In reply he hugged her. “You have no idea what it meant to me, to know I had a sister.”

“And to me,” she said. “He told me never to tell Mother that I knew about you. But you were coming and you would set me free.”

“I will,” he said. “I know how to follow these passages to get through the outside wall.”

“Under it?” she asked.

“The land these houses are built on was raised. It’s not as high now, because the weight of the houses presses it down. So some of the passages may have water in them now—this is the river delta, and water is just below the surface everywhere. But as long as we can breathe, we can make it out of here. One long passage leads to the Library of Nothing.”

“How can you know this? Have you gone into these passages before?”

“No,” said Rigg. “But I’ve seen the paths of the people who’ve used them. I know where they went. That’s what I do—I see their paths, even when they’re hidden behind walls or underground.”

“You have a much more useful gift than mine,” she said.

“Mine didn’t get me into this space. Mine doesn’t allow me to disappear in plain day.”

“Yours doesn’t burn you up when you pass through things.”

“I’m sorry I walked through you that time.”

“It wasn’t bad,” she said. “We were both moving—it means we didn’t occupy the same space for very long. Walls are stationary. I’m the only one moving, and the contact lasts a lot longer.”

He held her hands tightly. “What did you call him? The man I knew as Father?”

“Walker,” she said.

“So he was in this house?”

“Yes,” she said. “I told Mother that one of the scholars had inadvertently helped me understand my gift. But really he came here as a gardener. The gardens still show his touch. Why didn’t you know he was here? Couldn’t you see his path?”

“Father—Walker—he doesn’t make a path.
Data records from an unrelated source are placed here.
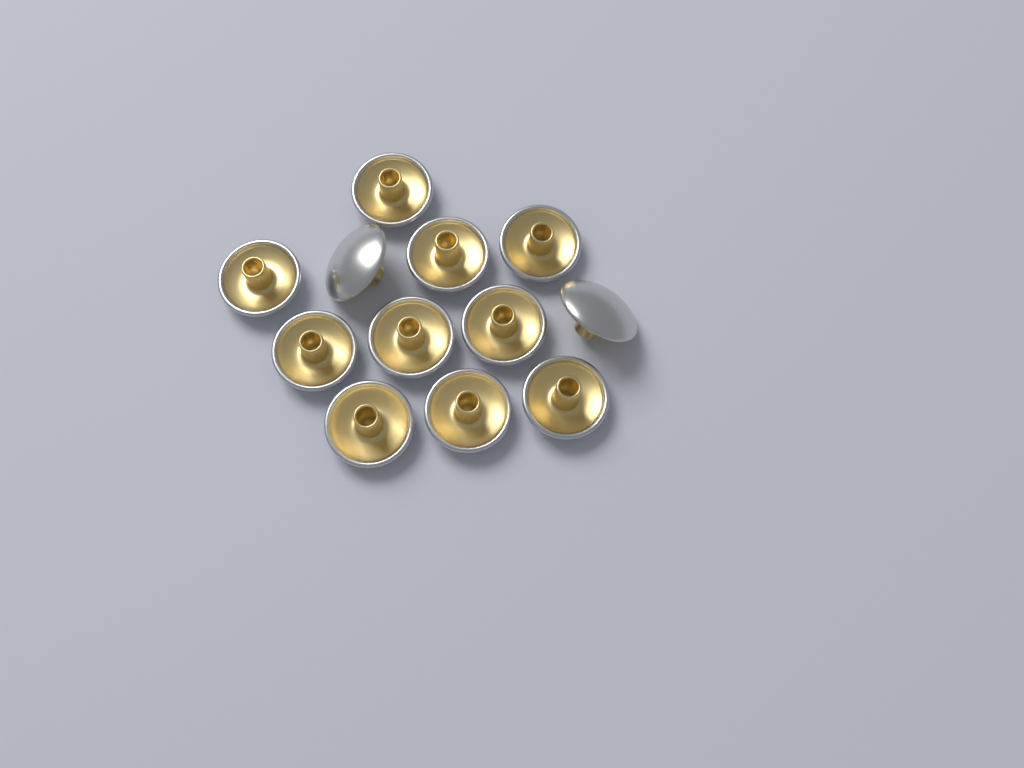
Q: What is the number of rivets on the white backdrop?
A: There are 12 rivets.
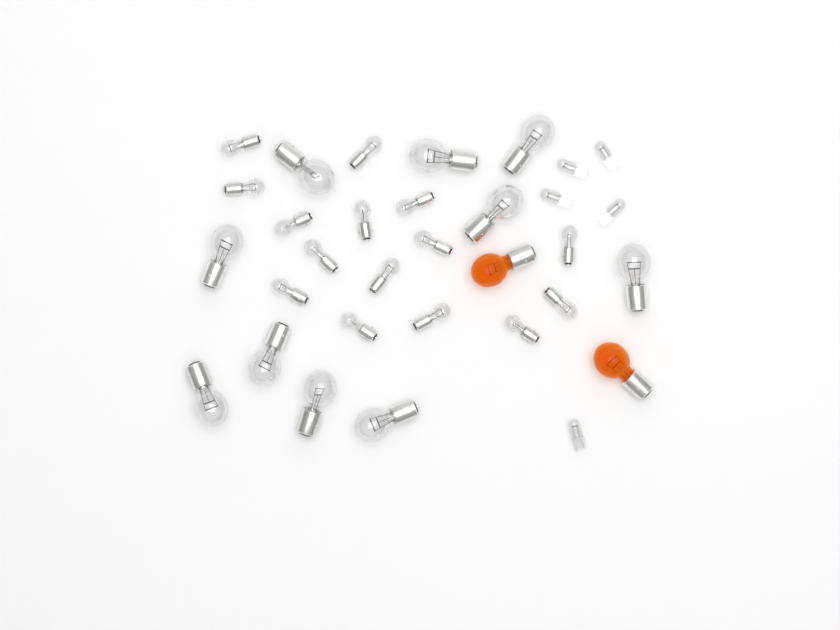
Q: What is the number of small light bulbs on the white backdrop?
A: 15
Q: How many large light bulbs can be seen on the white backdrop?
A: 10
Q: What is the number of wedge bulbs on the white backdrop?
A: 5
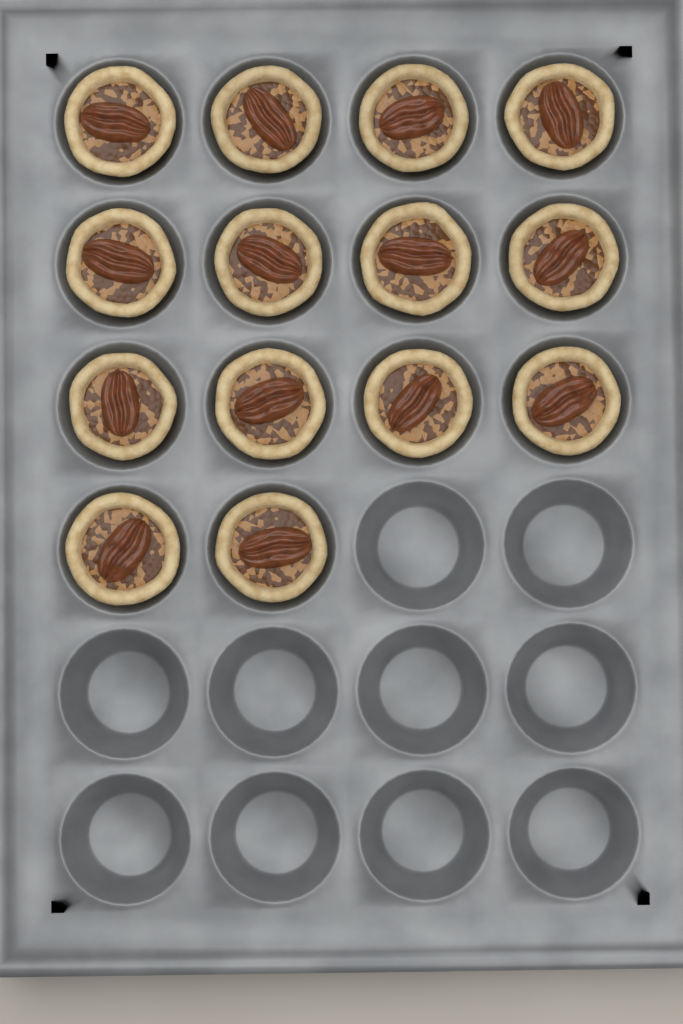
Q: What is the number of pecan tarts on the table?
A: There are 14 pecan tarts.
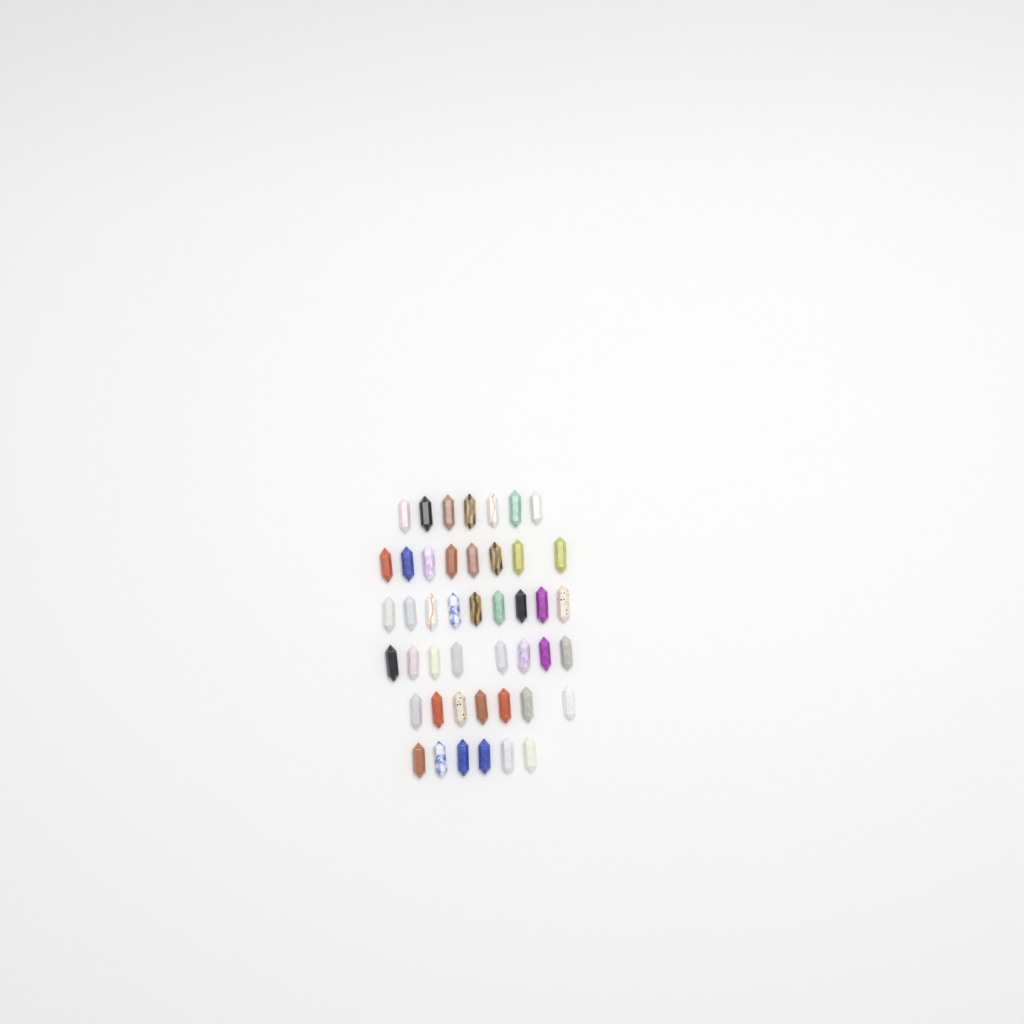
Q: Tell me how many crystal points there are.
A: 45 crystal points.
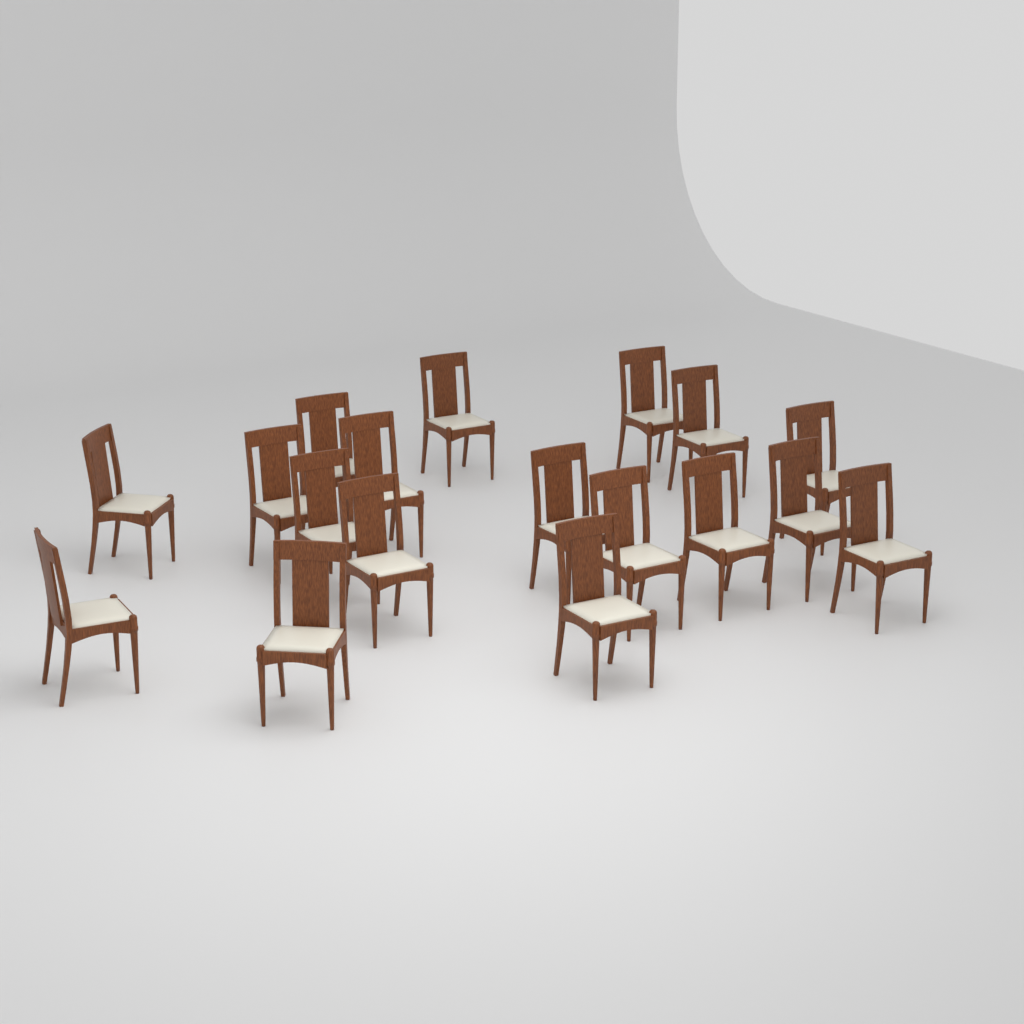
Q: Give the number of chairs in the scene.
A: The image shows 18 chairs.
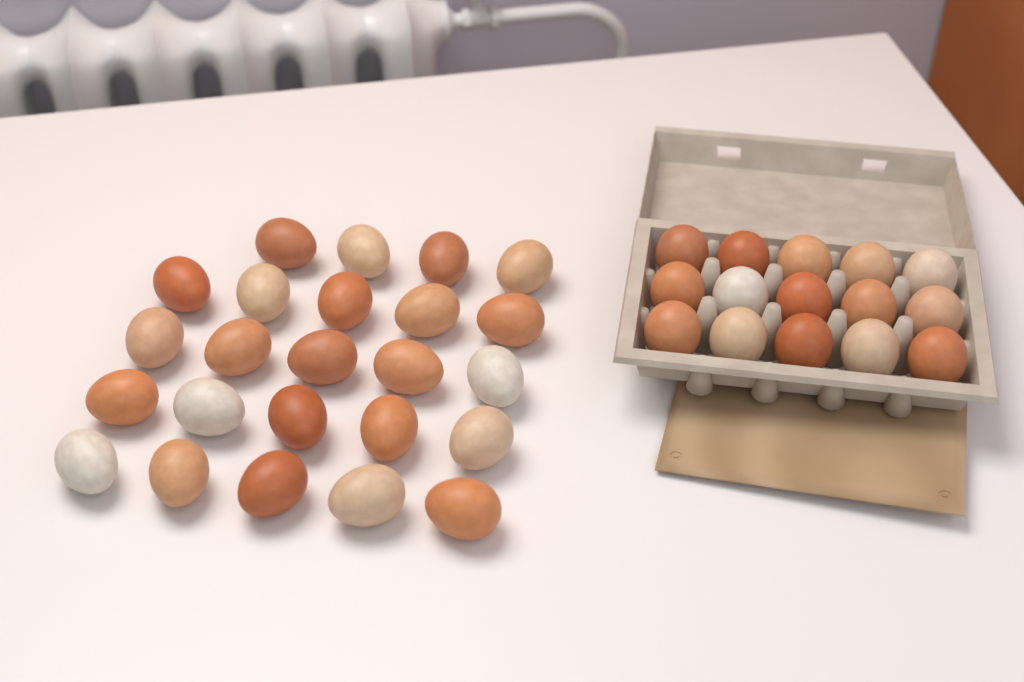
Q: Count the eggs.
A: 39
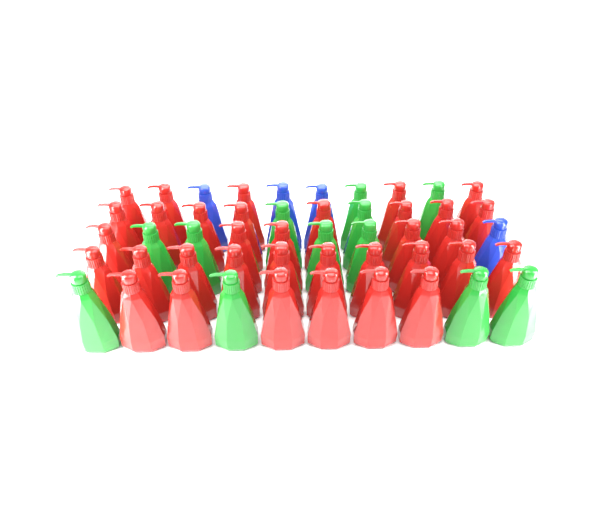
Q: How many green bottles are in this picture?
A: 12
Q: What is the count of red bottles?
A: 34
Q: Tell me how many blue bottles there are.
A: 4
He has no path.”

“How could he manage that?”

“I don’t know if he manages it or simply doesn’t have one. He’s a saint, I think. A hero. He has powers other people don’t have.”

“But when I was invisible, he couldn’t see me, the way you can.”

“I can’t see you, I can only see where you were—the spot you passed through and left behind a moment before. And it isn’t seeing, exactly. I can close my eyes or turn my back and still find your path.”

“He said you were the best of us.”

“Us?”

“All his students.”

“So he told you about others?”

“He said the world has bent itself to make us. These powers run strong in this wallfold, he said. So everything depends on us.”

“What everything?” asked Rigg. “Restoring the monarchy? I don’t really care about that.”

“Neither do I,” she said. “Neither did he.”

“He told you so much,” said Rigg. “He told me nothing.”

“Are you jealous?”

“Yes,” he said. “And angry. Why didn’t he trust me?”

“He trusted you most of all, he told me that. He said you were the most ready. His best student.”

“I can’t do anything myself. I can see paths, yes, but I can’t do anything without Umbo—he’s the one who actually lets me move back in time. The way you got me in here. I can’t do anything myself.”

“You knew where this passage was.”

Rigg realized they were wasting time on reassurances that his own gift had value. “We don’t have very long. Someone’s going to notice we’re gone.”